Am I the only one with a partner who is absolutely useless when I am poorly?
We are an older couple, no kids at home etc. Just each other to worry about. We don’t live together but spend a lot of time in each other’s home. I’ve just helped my DP move house. It’s been exhausting.
I am a collaborator, team worker, put shoulder to the wheel type of partner. I don’t shirk responsibility in our relationship. I’m solution orientated, contingency planner & organised.
My DP was very very ill post operatively earlier this year. It was touch and go whether he would pull through. I nursed him lovingly & tenderly for several weeks until he could stand on his own two feet.
Three nourishing meals a day, lots of encouragement & even through Covid during his convalescence I got out of bed & carried on looking after him albeit I was really unwell. He also had Covid so it was a real struggle to keep going.
When I am poorly, he is absolutely useless. I’ve had two viruses in the past nine years which have flattened me & I’ve had to take to my bed. I’m in bed now feeling absolutely dreadful with a head cold, throat, headache, all the usual. I’m sure you’ll get the picture as there is so much of it about.
Anyway, I was furious with him yesterday because as usual when I’m under the weather, bed ridden or not, he simply doesn’t have a clue about looking after me. I almost have to beg for food to be prepared and either brought to
me, be it in bed or to the couch. Yesterday he managed 2 mugs of tea & some tinned soup.

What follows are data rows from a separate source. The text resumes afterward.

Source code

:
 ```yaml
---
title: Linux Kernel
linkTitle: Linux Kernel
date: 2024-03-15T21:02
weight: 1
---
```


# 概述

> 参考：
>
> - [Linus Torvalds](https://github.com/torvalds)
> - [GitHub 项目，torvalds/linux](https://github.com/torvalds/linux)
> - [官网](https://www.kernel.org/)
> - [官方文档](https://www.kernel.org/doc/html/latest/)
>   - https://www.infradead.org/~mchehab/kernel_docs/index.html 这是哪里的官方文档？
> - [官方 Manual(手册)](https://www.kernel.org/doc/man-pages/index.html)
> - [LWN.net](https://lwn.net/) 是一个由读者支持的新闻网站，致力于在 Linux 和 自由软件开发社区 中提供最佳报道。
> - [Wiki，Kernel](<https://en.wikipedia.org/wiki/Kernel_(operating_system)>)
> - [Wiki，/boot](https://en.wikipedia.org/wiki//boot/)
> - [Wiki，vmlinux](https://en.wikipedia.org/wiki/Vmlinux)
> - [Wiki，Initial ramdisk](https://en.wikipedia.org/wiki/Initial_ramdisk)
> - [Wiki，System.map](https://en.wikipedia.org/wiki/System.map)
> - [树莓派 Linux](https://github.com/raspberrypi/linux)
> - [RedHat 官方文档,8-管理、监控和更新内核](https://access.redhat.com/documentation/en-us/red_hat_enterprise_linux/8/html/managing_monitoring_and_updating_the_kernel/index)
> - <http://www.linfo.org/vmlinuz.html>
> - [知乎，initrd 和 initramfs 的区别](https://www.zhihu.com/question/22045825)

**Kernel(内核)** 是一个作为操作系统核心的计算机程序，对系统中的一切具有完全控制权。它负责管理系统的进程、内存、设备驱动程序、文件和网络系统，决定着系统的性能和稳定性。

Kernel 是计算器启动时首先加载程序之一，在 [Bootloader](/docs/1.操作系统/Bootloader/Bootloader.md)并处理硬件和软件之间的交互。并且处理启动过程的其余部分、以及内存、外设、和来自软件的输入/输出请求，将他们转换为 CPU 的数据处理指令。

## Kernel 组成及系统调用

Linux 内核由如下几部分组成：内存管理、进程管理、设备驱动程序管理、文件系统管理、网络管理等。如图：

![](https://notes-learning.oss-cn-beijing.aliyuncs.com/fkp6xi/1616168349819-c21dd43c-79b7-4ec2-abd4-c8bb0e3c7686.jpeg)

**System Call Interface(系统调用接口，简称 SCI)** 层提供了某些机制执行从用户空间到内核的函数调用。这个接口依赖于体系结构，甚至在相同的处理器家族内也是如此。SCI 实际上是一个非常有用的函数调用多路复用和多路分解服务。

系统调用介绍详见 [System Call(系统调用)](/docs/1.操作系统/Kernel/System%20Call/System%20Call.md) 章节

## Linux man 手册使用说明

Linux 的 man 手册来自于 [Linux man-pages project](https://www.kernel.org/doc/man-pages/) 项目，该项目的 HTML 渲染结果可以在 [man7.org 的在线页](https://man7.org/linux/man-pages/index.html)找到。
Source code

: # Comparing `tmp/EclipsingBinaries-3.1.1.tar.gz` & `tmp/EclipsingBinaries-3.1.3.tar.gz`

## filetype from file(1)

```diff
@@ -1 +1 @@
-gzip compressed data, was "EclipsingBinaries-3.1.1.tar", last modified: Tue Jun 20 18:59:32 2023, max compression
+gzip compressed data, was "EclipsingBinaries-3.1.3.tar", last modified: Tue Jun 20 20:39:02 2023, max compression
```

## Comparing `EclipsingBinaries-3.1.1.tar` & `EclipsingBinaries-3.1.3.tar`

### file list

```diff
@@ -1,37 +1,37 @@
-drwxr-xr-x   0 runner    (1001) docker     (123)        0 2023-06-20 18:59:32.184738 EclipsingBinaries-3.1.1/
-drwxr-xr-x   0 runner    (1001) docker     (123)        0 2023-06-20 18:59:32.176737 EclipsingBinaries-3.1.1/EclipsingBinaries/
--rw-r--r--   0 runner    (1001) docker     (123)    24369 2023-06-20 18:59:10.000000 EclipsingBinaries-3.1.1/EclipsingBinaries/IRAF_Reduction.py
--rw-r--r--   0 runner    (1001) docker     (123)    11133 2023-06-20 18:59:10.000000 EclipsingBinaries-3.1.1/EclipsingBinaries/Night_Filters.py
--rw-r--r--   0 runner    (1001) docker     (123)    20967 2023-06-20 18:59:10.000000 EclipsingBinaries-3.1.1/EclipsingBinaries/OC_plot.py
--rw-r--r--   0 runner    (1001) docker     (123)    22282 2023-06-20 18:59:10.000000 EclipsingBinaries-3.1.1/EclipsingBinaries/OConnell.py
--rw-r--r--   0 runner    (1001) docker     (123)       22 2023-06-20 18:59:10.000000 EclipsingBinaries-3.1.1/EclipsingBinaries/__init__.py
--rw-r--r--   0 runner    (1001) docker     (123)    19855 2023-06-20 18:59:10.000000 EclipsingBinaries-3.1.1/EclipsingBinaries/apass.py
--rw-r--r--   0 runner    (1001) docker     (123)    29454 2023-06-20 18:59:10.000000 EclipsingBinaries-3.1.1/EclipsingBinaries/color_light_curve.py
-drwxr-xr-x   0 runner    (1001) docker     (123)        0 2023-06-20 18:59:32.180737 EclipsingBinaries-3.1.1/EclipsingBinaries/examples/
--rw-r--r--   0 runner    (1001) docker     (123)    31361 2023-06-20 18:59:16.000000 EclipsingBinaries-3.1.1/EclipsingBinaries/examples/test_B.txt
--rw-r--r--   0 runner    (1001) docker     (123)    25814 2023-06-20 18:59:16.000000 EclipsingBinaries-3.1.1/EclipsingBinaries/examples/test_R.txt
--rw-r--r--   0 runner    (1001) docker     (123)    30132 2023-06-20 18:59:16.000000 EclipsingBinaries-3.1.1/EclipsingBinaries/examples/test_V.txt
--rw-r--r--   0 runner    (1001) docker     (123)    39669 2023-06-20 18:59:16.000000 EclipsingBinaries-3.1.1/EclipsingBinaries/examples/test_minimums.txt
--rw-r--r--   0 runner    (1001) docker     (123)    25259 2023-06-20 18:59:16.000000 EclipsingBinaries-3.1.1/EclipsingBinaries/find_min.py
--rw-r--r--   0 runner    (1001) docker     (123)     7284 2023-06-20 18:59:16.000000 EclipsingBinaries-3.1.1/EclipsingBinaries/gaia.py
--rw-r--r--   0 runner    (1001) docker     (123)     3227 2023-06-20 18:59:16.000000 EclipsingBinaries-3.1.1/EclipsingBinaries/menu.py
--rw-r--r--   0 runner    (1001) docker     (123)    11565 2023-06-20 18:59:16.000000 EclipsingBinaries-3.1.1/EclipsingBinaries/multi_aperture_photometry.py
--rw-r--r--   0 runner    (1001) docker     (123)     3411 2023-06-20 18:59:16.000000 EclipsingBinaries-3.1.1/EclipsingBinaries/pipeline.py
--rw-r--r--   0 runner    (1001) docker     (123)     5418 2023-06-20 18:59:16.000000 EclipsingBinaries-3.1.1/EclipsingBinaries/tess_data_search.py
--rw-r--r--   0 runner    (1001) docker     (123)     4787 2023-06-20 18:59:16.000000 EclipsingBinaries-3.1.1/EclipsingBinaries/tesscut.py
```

In the end, after a massive argument he managed to pull together an evening meal. It was pretty rubbish but I was on my knees so was glad of some sustenance.
This man has worked away all his adult life and is now retired.

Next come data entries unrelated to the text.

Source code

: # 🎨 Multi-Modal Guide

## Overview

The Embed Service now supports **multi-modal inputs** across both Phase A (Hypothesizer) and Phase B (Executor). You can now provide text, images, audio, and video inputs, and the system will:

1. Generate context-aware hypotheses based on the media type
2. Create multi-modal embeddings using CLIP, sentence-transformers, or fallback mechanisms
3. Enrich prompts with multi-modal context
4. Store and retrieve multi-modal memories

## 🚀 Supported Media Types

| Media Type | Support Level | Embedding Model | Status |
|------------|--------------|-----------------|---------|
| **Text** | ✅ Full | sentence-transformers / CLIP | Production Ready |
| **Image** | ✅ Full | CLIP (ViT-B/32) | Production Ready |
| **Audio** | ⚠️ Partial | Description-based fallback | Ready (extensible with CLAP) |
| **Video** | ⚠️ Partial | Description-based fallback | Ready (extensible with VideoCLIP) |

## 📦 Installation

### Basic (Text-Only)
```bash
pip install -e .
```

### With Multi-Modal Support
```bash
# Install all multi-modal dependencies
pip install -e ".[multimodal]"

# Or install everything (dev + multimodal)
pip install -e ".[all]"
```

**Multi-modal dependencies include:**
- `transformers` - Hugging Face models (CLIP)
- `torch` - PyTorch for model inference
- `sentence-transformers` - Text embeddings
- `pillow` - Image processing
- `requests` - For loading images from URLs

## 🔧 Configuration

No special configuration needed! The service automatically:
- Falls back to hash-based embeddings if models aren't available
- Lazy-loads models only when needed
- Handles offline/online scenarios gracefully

This man has had to domestically fend and feed himself in company provided flats, most of that time. This man adequately feeds himself when I am not staying at his place. He is reasonably domesticated and knows how a hob and oven works. Our fridge is currently full with all sorts of meal combinations and possibilities.
What worries me is this - if I became really ill post operatively, for example during chemo, any serious illness, I don’t think I can count on him to help me get well with any TLC and it’s making me resentful. Yesterday I kicked off and was accused of being a Diva, was shouted at and generally made extremely upset at his appalling attitude when I’m at a very low ebb.
He is very defensive when I try to talk like an adult with him after our disagreements and basically shuts me down. I’m not sure what to do. On every other way we get along and have lots in common but this selfish side of him worries me.
Im sure there re others out there who are in the same boat so what is the solution?